Exercise details
In the memoir, what car carried the family on the day trip from Madurai to Palani in the winter of 1962?

Document section
Content starts

I can still recollect our one day trip from Madurai to Palani in the winter of 1962 in Sampath’s (Father’s friend) Austin A40 and returning the same night. Sampath was behind the wheel and father was sitting in the off-side bucket seat in front. Sampath’s wife Padma, my Mother, my brother and me, all of us squeezed in the back seat of Sampath’s car for the 3 + 3 hours return trip to Palani.



From Left: Father, Mother, Padma and Sampath – I am standing in the front row on the right

This photo was clicked in the precincts of the Palani Shri Dhandayuthapani Swamy Temple atop the Palani hills. I was made to wear a Dhoti meant for adults (several sizes bigger for me) and the excess material were all rolled and bundled around my midriff!!

SALEM 1963

Those were the days when I used to walk around the streets of Salem in my knickers and mostly barefooted so much so that even wearing Hawaii slippers is reserved only for ceremonial occasions such as posing for the photograph below.



I am standing on the right and you will notice that my shirtsleeves are extending beyond my trouser belt!!

PARUR 1968


This was during my summer vacation and I think this Photograph was clicked just a day or two before my Poonal ceremony. You can see me standing in the left.


This was the house to which Ponnappa shifted after vacating his Stately Home in Bank Road, Aluva to which most of my childhood memories are associated. Ponnappa stayed in this house barely for one Year and shifted back to Aluva, to another house very near the Aluva Court to resume his practice.

Content ends

Data
Content starts

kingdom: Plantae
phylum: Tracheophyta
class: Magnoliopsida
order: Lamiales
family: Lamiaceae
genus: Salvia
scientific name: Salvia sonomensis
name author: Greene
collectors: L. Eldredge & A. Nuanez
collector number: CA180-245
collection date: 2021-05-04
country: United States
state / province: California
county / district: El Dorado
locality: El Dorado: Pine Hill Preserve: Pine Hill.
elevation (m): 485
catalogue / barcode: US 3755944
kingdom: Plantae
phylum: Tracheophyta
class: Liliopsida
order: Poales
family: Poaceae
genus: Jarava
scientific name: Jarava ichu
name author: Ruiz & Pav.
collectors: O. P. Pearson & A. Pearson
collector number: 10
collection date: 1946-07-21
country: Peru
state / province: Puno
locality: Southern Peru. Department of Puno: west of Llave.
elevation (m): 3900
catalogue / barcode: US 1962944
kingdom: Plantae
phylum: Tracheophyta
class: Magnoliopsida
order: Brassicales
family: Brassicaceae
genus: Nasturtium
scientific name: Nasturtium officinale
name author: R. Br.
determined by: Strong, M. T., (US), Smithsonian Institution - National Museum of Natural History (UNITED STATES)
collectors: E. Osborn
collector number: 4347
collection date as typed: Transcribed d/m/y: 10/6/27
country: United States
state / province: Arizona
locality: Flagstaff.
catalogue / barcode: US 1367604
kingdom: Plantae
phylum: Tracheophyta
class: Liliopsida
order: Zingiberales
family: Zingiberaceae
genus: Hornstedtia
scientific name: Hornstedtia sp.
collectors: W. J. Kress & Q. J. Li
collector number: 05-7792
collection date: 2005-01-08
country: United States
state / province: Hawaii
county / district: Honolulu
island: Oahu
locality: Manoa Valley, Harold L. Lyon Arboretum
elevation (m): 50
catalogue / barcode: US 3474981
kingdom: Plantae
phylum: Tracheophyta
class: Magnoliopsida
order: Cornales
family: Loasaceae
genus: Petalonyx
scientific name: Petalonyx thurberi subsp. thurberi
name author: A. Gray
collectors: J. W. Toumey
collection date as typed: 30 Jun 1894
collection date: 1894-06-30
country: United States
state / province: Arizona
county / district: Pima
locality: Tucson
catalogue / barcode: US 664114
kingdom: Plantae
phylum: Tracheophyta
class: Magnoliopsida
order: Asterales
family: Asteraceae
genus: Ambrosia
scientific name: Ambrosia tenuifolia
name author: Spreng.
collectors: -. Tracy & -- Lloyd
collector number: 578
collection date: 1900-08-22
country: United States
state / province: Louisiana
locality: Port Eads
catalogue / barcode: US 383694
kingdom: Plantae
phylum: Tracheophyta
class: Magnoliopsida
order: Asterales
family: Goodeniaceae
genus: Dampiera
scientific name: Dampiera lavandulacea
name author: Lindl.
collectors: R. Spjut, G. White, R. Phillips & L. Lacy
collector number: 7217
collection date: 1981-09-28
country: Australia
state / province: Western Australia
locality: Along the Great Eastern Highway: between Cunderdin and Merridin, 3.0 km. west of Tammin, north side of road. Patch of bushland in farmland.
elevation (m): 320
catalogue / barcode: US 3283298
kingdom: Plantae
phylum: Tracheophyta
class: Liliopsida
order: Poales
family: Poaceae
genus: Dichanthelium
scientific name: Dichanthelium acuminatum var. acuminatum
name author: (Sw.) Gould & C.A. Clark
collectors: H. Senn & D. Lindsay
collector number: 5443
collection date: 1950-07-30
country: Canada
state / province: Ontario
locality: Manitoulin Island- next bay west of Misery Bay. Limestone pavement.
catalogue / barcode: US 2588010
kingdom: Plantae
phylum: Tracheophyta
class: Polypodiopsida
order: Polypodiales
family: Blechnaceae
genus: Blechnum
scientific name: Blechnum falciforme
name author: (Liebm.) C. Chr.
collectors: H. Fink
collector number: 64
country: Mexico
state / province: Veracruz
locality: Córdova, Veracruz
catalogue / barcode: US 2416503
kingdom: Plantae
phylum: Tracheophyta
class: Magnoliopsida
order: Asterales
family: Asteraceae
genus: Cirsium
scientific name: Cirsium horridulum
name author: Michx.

Content ends

Task result
Sampath's Austin A40.